The importance of what could happen next, however, was demonstrated last year in a case brought by the Premier League. In that matter involving sales of illegal IPTV subscriptions, the defendant reportedly paid back the entire amount of ‘benefit’ he made from the illegal sales. The court appeared to view that as a very good thing, which had a positive effect (for him) at sentencing; in practical terms, no prison time.
The indictment claims that both men in the Fmovies case have already returned the full amount of benefit received from pirating the studios’ films. How this will affect sentencing is unknown, but any hope the MPA has of a deterrent sentence seems distant at best.
Unclear and Very Unusual
In foreign cases where court documents may never become available, reporting can be difficult. A unique feature of this case in Vietnam are the videos released to the public featuring police, the defendants, and interviews etc. Whether it’s deliberate or not is impossible to say, but documents are often visible on desks or when being handled in some obvious way.
With patience, some can even be made legible. A fleeting view of the document below appeared in one of the police videos published last year but since it contains no mention of Fmovies, the relevance to the matter in hand wasn’t clear to us at all.

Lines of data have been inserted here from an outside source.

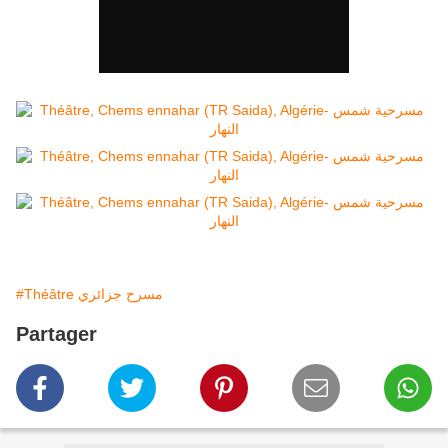
#Théâtre مسرح جزائري
Partager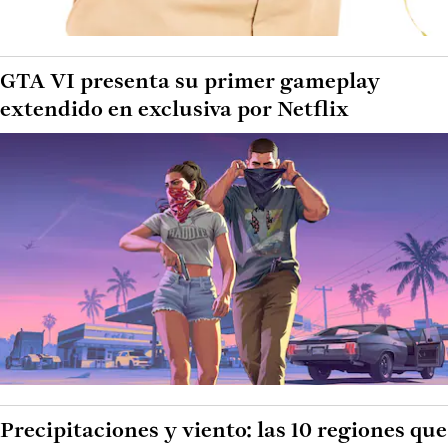
GTA VI presenta su primer gameplay
extendido en exclusiva por Netflix
Precipitaciones y viento: las 10 regiones que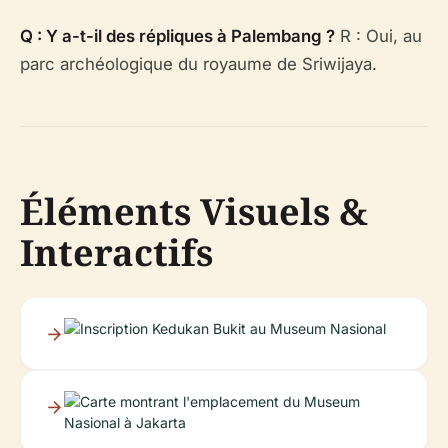
Q : Y a-t-il des répliques à Palembang ?
R : Oui, au
parc archéologique du royaume de Sriwijaya.
Éléments Visuels &
Interactifs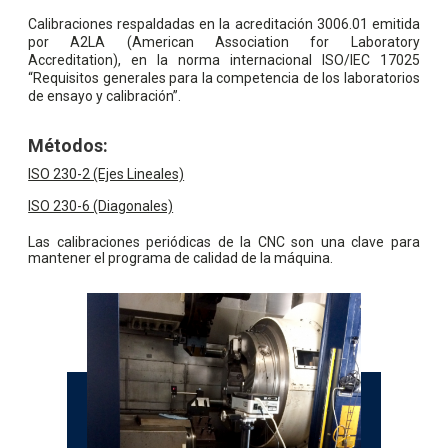
Calibraciones respaldadas en la acreditación 3006.01 emitida
por A2LA (American Association for Laboratory
Accreditation), en la norma internacional ISO/IEC 17025
“Requisitos generales para la competencia de los laboratorios
de ensayo y calibración”.
Métodos:
ISO 230-2 (Ejes Lineales)
ISO 230-6 (Diagonales)
Las calibraciones periódicas de la CNC son una clave para
mantener el programa de calidad de la máquina.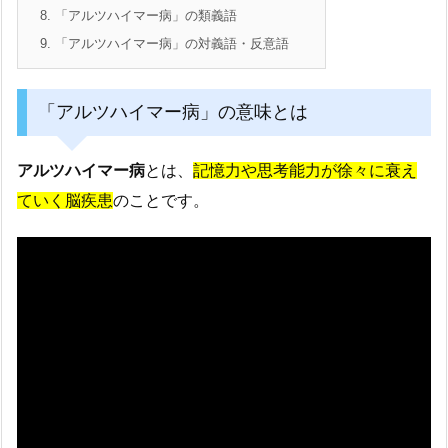
8.
「アルツハイマー病」の類義語
9.
「アルツハイマー病」の対義語・反意語
「アルツハイマー病」の意味とは
アルツハイマー病
とは、
記憶力や思考能力が徐々に衰え
ていく脳疾患
のことです。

The only thing we were able to decipher at the time was the possible existence of a copyright complaint of some type involving a film or films, sent to Vietnam-based streaming platform Galaxy Play early 2024. Galaxy Play may have sought further clarification, including film titles and/or other details such as terms of service.

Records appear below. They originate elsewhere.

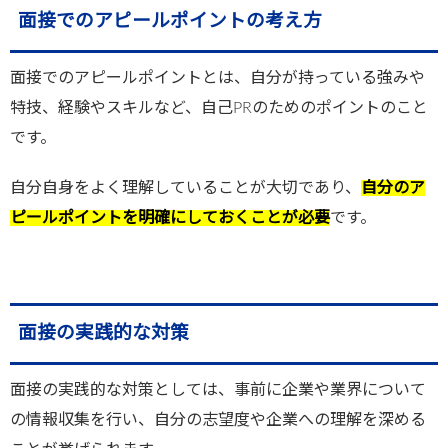
面接でのアピールポイントの考え方
面接でのアピールポイントとは、自分が持っている強みや
特技、経験やスキルなど、自己PRのためのポイントのこと
です。
自分自身をよく理解していることが大切であり、
自分のア
ピールポイントを明確にしておくことが必要
です。
面接の実践的な対策
面接の実践的な対策としては、事前に企業や業界について
の情報収集を行い、自分の志望度や企業への理解を深める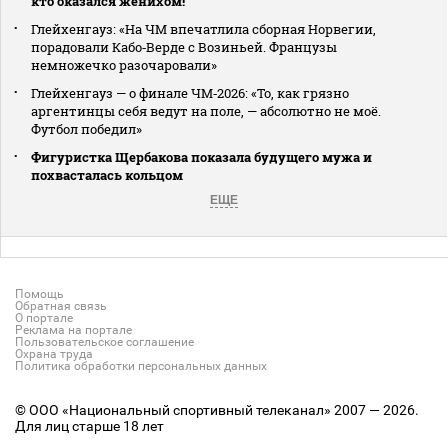
кто оказался женихом!
Глейхенгауз: «На ЧМ впечатлила сборная Норвегии,
порадовали Кабо‑Верде с Возиньей. Французы
немножечко разочаровали»
Глейхенгауз — о финале ЧМ‑2026: «То, как грязно
аргентинцы себя ведут на поле, — абсолютно не моё.
Футбол победил»
Фигуристка Щербакова показала будущего мужа и
похвасталась кольцом
ЕЩЕ
Помощь
Обратная связь
О портале
Реклама на портале
Пользовательское соглашение
Охрана труда
Политика обработки персональных данных
© ООО «Национальный спортивный телеканал» 2007 — 2026.
Для лиц старше 18 лет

The context remains difficult to decipher, but the 17 films mentioned in the indictment are said to have been “copied, posted, and illegally distributed to Galaxy Play Joint Stock Company, Vietnam Satellite Digital Television Company Limited, and ITB TV LTD,” causing a loss of more than VND920 million. (emphasis ours).
Last year the shutdown was described as a “stunning victory” for Hollywood. Today it looks a lot like something else but what exactly is up for debate. The suggestion is one of infringing movies somehow being supplied by the defendants for commercial use; nothing like that has ever been mentioned by the studios.
Why that’s never been mentioned is a mystery to us. It may even raise doubts over what this prosecution is actually about.